**SOURCE DOCUMENT**
◆ ◆ ◆

Chimes at Midnight - The Criterion Collection (Blu-ray)
Theatrical Release Date: Spain, 1965
Director: Orson Welles
Writer: Orson Welles
Adpated From: William Shakespeare plays “Henry IV, Part I”, “Henry IV, Part II” and “Henry V” / Raphael Holinshed book “Chronicles of England, Scotlande, and Irelande”
Narration: Ralph Richardson
Cast: Orson Welles, Jeanne Moreau, Margaret Rutherford, John Gielgud, Marina Vlady, Walter Chiari, Michael Aldridge, Fernando Rey, Ingrid Pitt
Release Date: August 30th, 2016
Approximate Running Time: 116 Minutes 24 seconds
Aspect Ratio: 1.66:1 Widescreen / 1080 Progressive / MPEG-4 AVC
Sound: LPCM Mono English
Subtitles: English SDH
Region Coding: Region A
Retail Price: $39.95
"The crowning achievement of Orson Welles’s extraordinary cinematic career, Chimes at Midnight was the culmination of the filmmaker’s lifelong obsession with Shakespeare’s ultimate rapscallion, Sir John Falstaff. Usually a comic supporting figure, Falstaff—the loyal, often soused friend of King Henry IV’s wayward son Prince Hal—here becomes the focus: a robustly funny and ultimately tragic screen antihero played by Welles with looming, lumbering grace. Integrating elements from both Henry IV plays as well as Richard II, Henry V, and The Merry Wives of Windsor, Welles created a gritty and unorthodox Shakespeare film as a lament, he said, “for the death of Merrie England.” Poetic, philosophical, and visceral—with a kinetic centerpiece battle sequence that rivals anything in the director’s body of work—Chimes at Midnight is as monumental as the figure at its heart." - synopsis provided by the distributor
Here’s the information provided about this release's transfer, "Based on the 2009 restoration supervised by Luciano Berriatua at the Filmoteca Espanola, this high definition digital transfer was created from the 35mm original camera negative and a 35mm optical soundtrack element. Additional image and sound restoration was undertaken by the Criterion Collection. Dirt, debris, scratches, splices and warps were removed using MTI Film's DRS, while Digital Vision's Phoenix was used for jitter, flicker, small dirt, grain and noise management. Clicks, thumps, hiss, hum, and crackle were manually removed using Pro Tools HD and iZotope RX 4."
Chimes at Midnight comes on a 50 GB dual layer Blu-ray.
Disc Size: 46.2 GB
Feature: 32.3 GB
The source looks great considering what they had to work with, and it is easily the best that Chimes at Midnight has ever looked on home video. That said, outside a few minor contrast variances, image clarity and black levels are solid, compression is strong, and the image retains an organic look.
This release comes with one audio option, a LPCM mono mix in English, and included with this release are removable English subtitles. This film was shot without sound, and the soundtrack was created in post-production. There are no issues with background noise or distortion. Also, the dialog comes through clearly, and everything sounds balanced. Range-wise, things sound as good as one could expect considering the way the soundtrack was constructed and the limitations of the mono source.

◆ ◆ ◆

**INSTRUCTIONS TO FOLLOW**
Copy the Blu-ray review from the words "Chimes at Midnight comes" through the words "the mono source.", swapping "mono" for "monaural" each time it appears. The listing that follows is separate material, unrelated to the Blu-ray review above.

**DATA SEGMENT**

◆ ◆ ◆

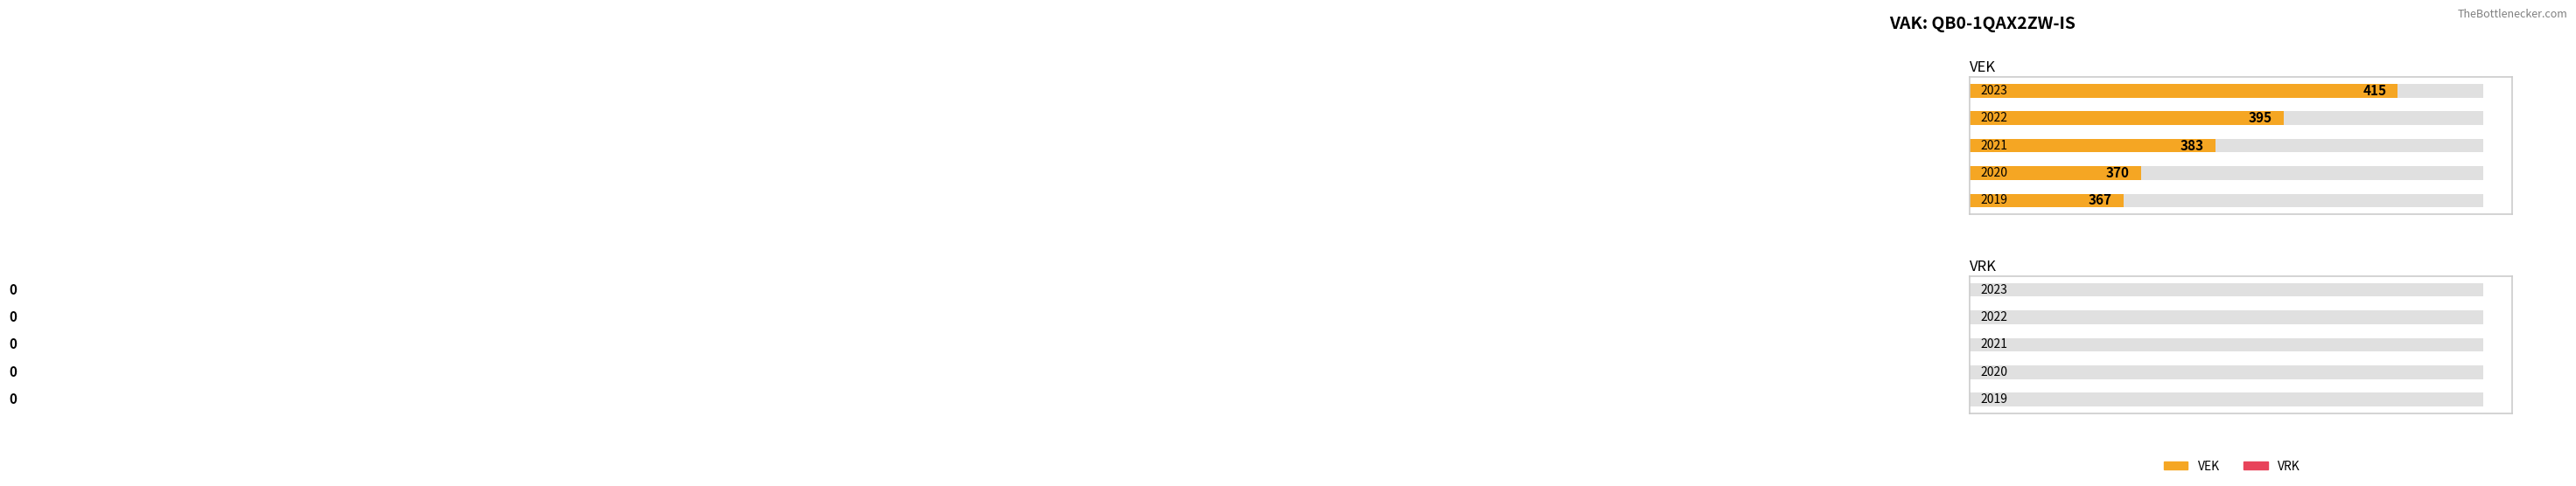

How many bars are there in total?

10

◆ ◆ ◆

**ANSWER SPACE**
Chimes at Midnight comes on a 50 GB dual layer Blu-ray.
Disc Size: 46.2 GB
Feature: 32.3 GB
The source looks great considering what they had to work with, and it is easily the best that Chimes at Midnight has ever looked on home video. That said, outside a few minor contrast variances, image clarity and black levels are solid, compression is strong, and the image retains an organic look.
This release comes with one audio option, a LPCM monaural mix in English, and included with this release are removable English subtitles. This film was shot without sound, and the soundtrack was created in post-production. There are no issues with background noise or distortion. Also, the dialog comes through clearly, and everything sounds balanced. Range-wise, things sound as good as one could expect considering the way the soundtrack was constructed and the limitations of the monaural source.